# SUPPLIED MATERIAL
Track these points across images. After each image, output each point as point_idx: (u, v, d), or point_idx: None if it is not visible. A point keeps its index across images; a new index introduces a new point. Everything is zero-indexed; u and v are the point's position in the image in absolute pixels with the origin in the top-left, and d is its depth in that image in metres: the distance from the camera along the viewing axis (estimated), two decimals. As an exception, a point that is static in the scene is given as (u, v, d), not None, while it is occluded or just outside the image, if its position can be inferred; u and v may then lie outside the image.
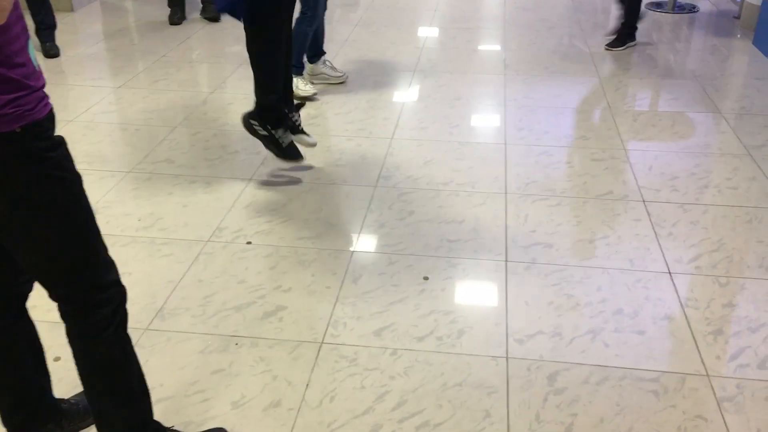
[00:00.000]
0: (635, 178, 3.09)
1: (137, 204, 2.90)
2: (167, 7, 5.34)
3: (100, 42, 4.91)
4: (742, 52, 4.75)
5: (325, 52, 4.14)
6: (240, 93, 4.05)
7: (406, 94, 4.06)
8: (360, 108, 3.86)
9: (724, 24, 5.36)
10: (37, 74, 1.36)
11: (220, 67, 4.43)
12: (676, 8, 5.59)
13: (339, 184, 3.08)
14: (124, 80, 4.22)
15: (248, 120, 3.02)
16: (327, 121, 3.74)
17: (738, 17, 5.40)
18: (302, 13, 3.79)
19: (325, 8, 3.94)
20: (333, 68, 4.16)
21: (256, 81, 2.97)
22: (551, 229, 2.73)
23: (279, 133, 3.01)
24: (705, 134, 3.54)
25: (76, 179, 1.44)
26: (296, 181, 3.09)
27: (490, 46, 4.92)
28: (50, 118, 1.38)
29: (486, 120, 3.73)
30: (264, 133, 3.01)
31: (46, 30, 4.56)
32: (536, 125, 3.65)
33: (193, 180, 3.10)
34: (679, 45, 4.95)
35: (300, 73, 3.92)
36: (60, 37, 4.83)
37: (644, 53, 4.75)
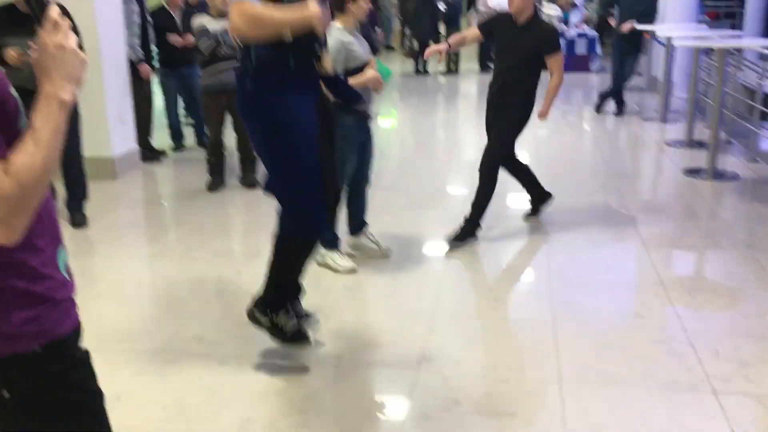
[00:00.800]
0: (701, 365, 2.83)
1: (163, 390, 2.70)
2: (207, 173, 5.43)
3: (137, 209, 4.95)
4: (791, 220, 4.60)
5: (367, 224, 4.07)
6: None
7: (445, 265, 3.92)
8: (398, 281, 3.72)
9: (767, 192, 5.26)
10: (64, 284, 1.23)
11: (257, 236, 4.36)
12: (715, 176, 5.54)
13: (378, 366, 2.87)
14: (158, 249, 4.17)
15: (252, 311, 2.86)
16: (364, 294, 3.59)
17: (781, 185, 5.31)
18: None
19: (368, 181, 3.91)
20: (376, 241, 4.06)
21: (271, 279, 2.79)
22: (616, 426, 2.45)
23: (281, 319, 2.80)
24: (769, 312, 3.31)
25: (97, 400, 1.28)
26: (332, 364, 2.89)
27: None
28: (75, 334, 1.24)
29: (531, 294, 3.55)
30: (267, 324, 2.82)
31: (76, 200, 4.57)
32: (584, 300, 3.46)
33: (224, 361, 2.92)
34: (724, 213, 4.83)
35: (335, 247, 3.84)
36: (99, 205, 4.88)
37: (687, 222, 4.62)
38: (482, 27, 4.27)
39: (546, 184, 5.48)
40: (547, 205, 4.61)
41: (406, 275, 3.78)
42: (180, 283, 3.70)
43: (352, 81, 3.38)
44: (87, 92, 4.87)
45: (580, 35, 11.89)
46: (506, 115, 4.11)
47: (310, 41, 2.53)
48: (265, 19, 2.33)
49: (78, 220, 4.50)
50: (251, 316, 2.86)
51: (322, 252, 3.82)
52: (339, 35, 3.48)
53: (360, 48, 3.54)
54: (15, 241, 1.08)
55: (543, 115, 4.17)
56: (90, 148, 4.98)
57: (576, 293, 3.54)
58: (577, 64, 11.91)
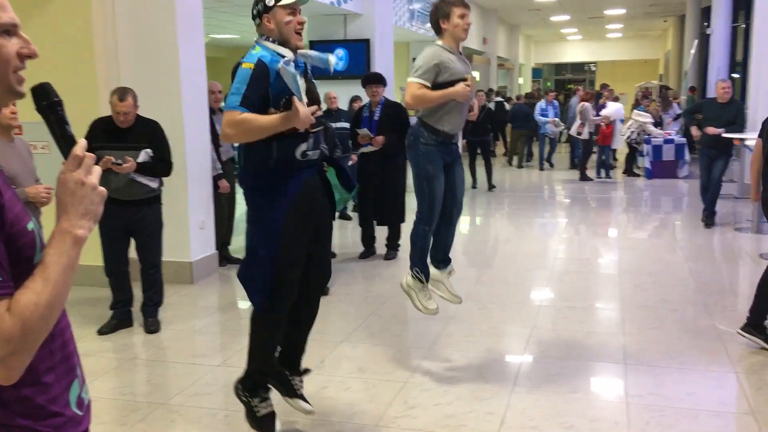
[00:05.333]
0: None
1: None
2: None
3: (210, 316, 5.02)
4: None
5: (450, 260, 3.94)
6: (337, 375, 3.87)
7: (513, 385, 3.72)
8: (462, 398, 3.54)
9: None
10: (74, 420, 1.21)
11: (322, 344, 4.27)
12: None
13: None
14: (225, 358, 4.17)
15: (236, 383, 3.10)
16: (424, 412, 3.42)
17: None
18: (418, 213, 3.66)
19: (459, 209, 3.81)
20: (452, 287, 3.93)
21: (250, 350, 3.06)
22: None
23: (255, 402, 3.04)
24: None
25: None
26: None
27: (607, 329, 4.59)
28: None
29: (607, 422, 3.29)
30: (244, 399, 3.06)
31: (151, 306, 4.66)
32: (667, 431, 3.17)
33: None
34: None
35: (423, 280, 3.74)
36: (175, 310, 4.98)
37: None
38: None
39: (627, 297, 5.22)
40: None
41: (472, 394, 3.59)
42: (241, 394, 3.65)
43: (438, 92, 3.43)
44: (171, 200, 5.08)
45: (667, 141, 11.65)
46: None
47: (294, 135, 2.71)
48: (250, 123, 2.60)
49: (151, 326, 4.59)
50: (235, 389, 3.11)
51: (407, 281, 3.78)
52: (436, 48, 3.51)
53: (457, 66, 3.51)
54: (12, 381, 1.06)
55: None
56: (170, 253, 5.15)
57: (656, 422, 3.25)
58: (664, 170, 11.62)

# HOW TO COMPLETE THIS TASK
Images are to be excluded, and each record above written out word for word.

# ANSWER FOR THE TASK
Track these points across images. After each image, output each point as point_idx: (u, v, d), or point_idx: None if it is not visible. A point keeps its index across images; a new index introduces a new point. Everything is zero-indexed; u and v are the point's position in the image in absolute pixels with the origin in the top-left, and d is its depth in that image in metres: the distance from the camera along the viewing axis (estimated), two decimals. As an exception, a point that is static in the scene is given as (u, v, d), not None, while it is occluded or just outside the image, if its position can be inferred; u and v may then lie outside the image.
[00:00.000]
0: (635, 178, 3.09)
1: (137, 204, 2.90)
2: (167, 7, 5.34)
3: (100, 42, 4.91)
4: (742, 52, 4.75)
5: (325, 52, 4.14)
6: (240, 93, 4.05)
7: (406, 94, 4.06)
8: (360, 108, 3.86)
9: (724, 24, 5.36)
10: (37, 74, 1.36)
11: (220, 67, 4.43)
12: (676, 8, 5.59)
13: (339, 184, 3.08)
14: (124, 80, 4.22)
15: (248, 120, 3.02)
16: (327, 121, 3.74)
17: (738, 17, 5.40)
18: (302, 13, 3.79)
19: (325, 8, 3.94)
20: (333, 68, 4.16)
21: (256, 81, 2.97)
22: (551, 229, 2.73)
23: (279, 133, 3.01)
24: (705, 134, 3.54)
25: (76, 179, 1.44)
26: (296, 181, 3.09)
27: (490, 46, 4.92)
28: (50, 118, 1.38)
29: (486, 120, 3.73)
30: (264, 133, 3.01)
31: (46, 30, 4.56)
32: (536, 125, 3.65)
33: (193, 180, 3.10)
34: (679, 45, 4.95)
35: (300, 73, 3.92)
36: (60, 37, 4.83)
37: (644, 53, 4.75)
[00:00.800]
0: (701, 365, 2.83)
1: (163, 390, 2.70)
2: (207, 173, 5.43)
3: (137, 209, 4.95)
4: (791, 220, 4.60)
5: (367, 224, 4.07)
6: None
7: (445, 265, 3.92)
8: (398, 281, 3.72)
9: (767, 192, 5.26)
10: (64, 284, 1.23)
11: (257, 236, 4.36)
12: (715, 176, 5.54)
13: (378, 366, 2.87)
14: (158, 249, 4.17)
15: (252, 311, 2.86)
16: (364, 294, 3.59)
17: (781, 185, 5.31)
18: None
19: (368, 181, 3.91)
20: (376, 241, 4.06)
21: (271, 279, 2.79)
22: (616, 426, 2.45)
23: (281, 319, 2.80)
24: (769, 312, 3.31)
25: (97, 400, 1.28)
26: (332, 364, 2.89)
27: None
28: (75, 334, 1.24)
29: (531, 294, 3.55)
30: (267, 324, 2.82)
31: (76, 200, 4.57)
32: (584, 300, 3.46)
33: (224, 361, 2.92)
34: (724, 213, 4.83)
35: (335, 247, 3.84)
36: (99, 205, 4.88)
37: (687, 222, 4.62)
38: (482, 27, 4.27)
39: (546, 184, 5.48)
40: (547, 205, 4.61)
41: (406, 275, 3.78)
42: (180, 283, 3.70)
43: (352, 81, 3.38)
44: (87, 92, 4.87)
45: (580, 35, 11.89)
46: (506, 115, 4.11)
47: (310, 41, 2.53)
48: (265, 19, 2.33)
49: (78, 220, 4.50)
50: (251, 316, 2.86)
51: (322, 252, 3.82)
52: (339, 35, 3.48)
53: (360, 48, 3.54)
54: (15, 241, 1.08)
55: (543, 115, 4.17)
56: (90, 148, 4.98)
57: (576, 293, 3.54)
58: (577, 64, 11.91)
[00:05.333]
0: None
1: None
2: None
3: (210, 316, 5.02)
4: None
5: (450, 260, 3.94)
6: (337, 375, 3.87)
7: (513, 385, 3.72)
8: (462, 398, 3.54)
9: None
10: (74, 420, 1.21)
11: (322, 344, 4.27)
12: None
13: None
14: (225, 358, 4.17)
15: (236, 383, 3.10)
16: (424, 412, 3.42)
17: None
18: (418, 213, 3.66)
19: (459, 209, 3.81)
20: (452, 287, 3.93)
21: (250, 350, 3.06)
22: None
23: (255, 402, 3.04)
24: None
25: None
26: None
27: (607, 329, 4.59)
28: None
29: (607, 422, 3.29)
30: (244, 399, 3.06)
31: (151, 306, 4.66)
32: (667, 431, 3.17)
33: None
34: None
35: (423, 280, 3.74)
36: (175, 310, 4.98)
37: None
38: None
39: (627, 297, 5.22)
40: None
41: (472, 394, 3.59)
42: (241, 394, 3.65)
43: (438, 92, 3.43)
44: (171, 200, 5.08)
45: (667, 141, 11.65)
46: None
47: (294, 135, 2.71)
48: (250, 123, 2.60)
49: (151, 326, 4.59)
50: (235, 389, 3.11)
51: (407, 281, 3.78)
52: (436, 48, 3.51)
53: (457, 66, 3.51)
54: (12, 381, 1.06)
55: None
56: (170, 253, 5.15)
57: (656, 422, 3.25)
58: (664, 170, 11.62)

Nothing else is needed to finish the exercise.